6. Nasehat meliputi urusan agama dan akhirat, yakni menjalankan aturan yang telah ditetapkan oleh Allah dan diajarkan oleh Rasulnya serta meninggalkan apa yang dilarangnya.

7. Menasehati secara rahasia, hal ini pernah dilakukan oleh Nabi Muhammad SAW ketika pertama kali berdakwah, agar tidak menimbulkan hal-hal yang menghambat perjuangan dakwah (Memberi nasehat) selanjutnya.

8. Seorang pemberi nasehat wajib bersabar bila orang itu tidak bersedia menerima nasihatnya. Sebagaimana Firman Allah SWT, dalam QS. Al 'Ashr: 3 : “Kecuali orang-orang yang beriman dan mengerjakan amal saleh dan nasehat menasehati supaya mentaati kebenaran dan nasehat menasehati supaya menetapi kesabaran”.

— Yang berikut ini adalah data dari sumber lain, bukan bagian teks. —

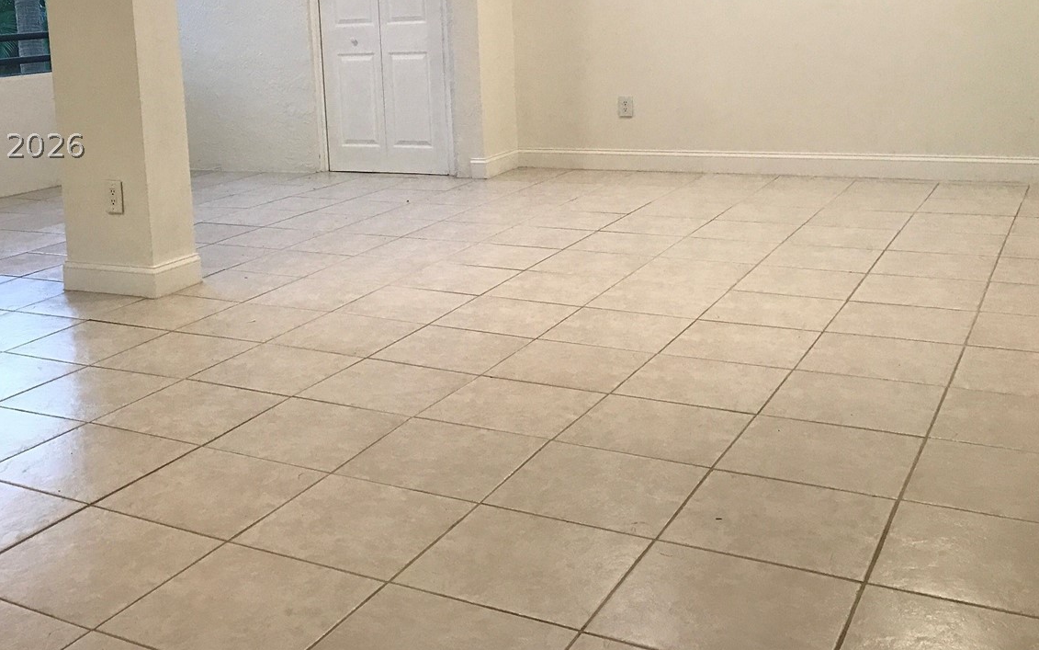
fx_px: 1189
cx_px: 366
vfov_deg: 29.9
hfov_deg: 46.6
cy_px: 145
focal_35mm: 42
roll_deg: +2.8
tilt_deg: -7.5
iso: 40
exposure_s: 1/30
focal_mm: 3.99
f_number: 1.8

Syekh al-Mishri, mengingatkan bahwa nasehat yang paling utama adalah nasehat untuk diri sendiri. Mereka yang menipu dirinya sendiri, tidak bisa diharapkan dapat menasehati orang lain. Allah SWT mencela orang-orang yang memerintahkan kebaikan kepada orang lain, namun dia sendiri tidak melaksanakannya. Firman Allah: Wahai orang-orang yang beriman, kenapakah kamu mengatakan sesuatu yang tidak kamu kerjakan? Amat besar kebencian di sisi Allah bahwa kamu mengatakan apa-apa yang tidak kamu kerjakan. (QS. Ash Shaff [61] : 2-3).

Nasehatyang disampaikan dengan tulus, dapat berpengaruh besar terhadap diri seseorang dan mendorongnya untuk melaksanakan nasehat yang diterimanya. Pada akhirnya nasehat atau wasiat akan menjadi bagian taqwa, mengingat kebenaran dan berfikir.

Pahala yang sangat luar biasa di berikan Allah SWT kepada seseorang yang gemar memberikan nasehat (berdakwah) kepada sesamanya, yakni berupa surga di akhirat kelak. Sebagaimana difirmankan Allah dalam QS. Al Ahzab [33]: 71 ’Dan barangsiapa menta’ati Allah dan Rasul-Nya, maka sesungguhnya ia telah mendapat kemenangan yang besar.'’ Dan QS. Ali 'Imran [3]: 185 ‘’Barangsiapa dijauhkan dari neraka dan dimasukkan ke dalam surga maka sungguh ia telah beruntung.'’ (QS. 3:185).

Tujuan tertinggi dari setiap muslim dalam meniti hidup dan kehidupannya adalah meraih kemenangan besar di akhirat kelak dengan mendapatkan surga Allah yang penuh dengan kenikmatan tiada tara dan terselamatkan dari siksa neraka yang sangat pedih. Kemenangan besar yang sangat ditentukan dengan kadar ketaatan seorang hamba kepada Allah SWT dan rasul-Nya.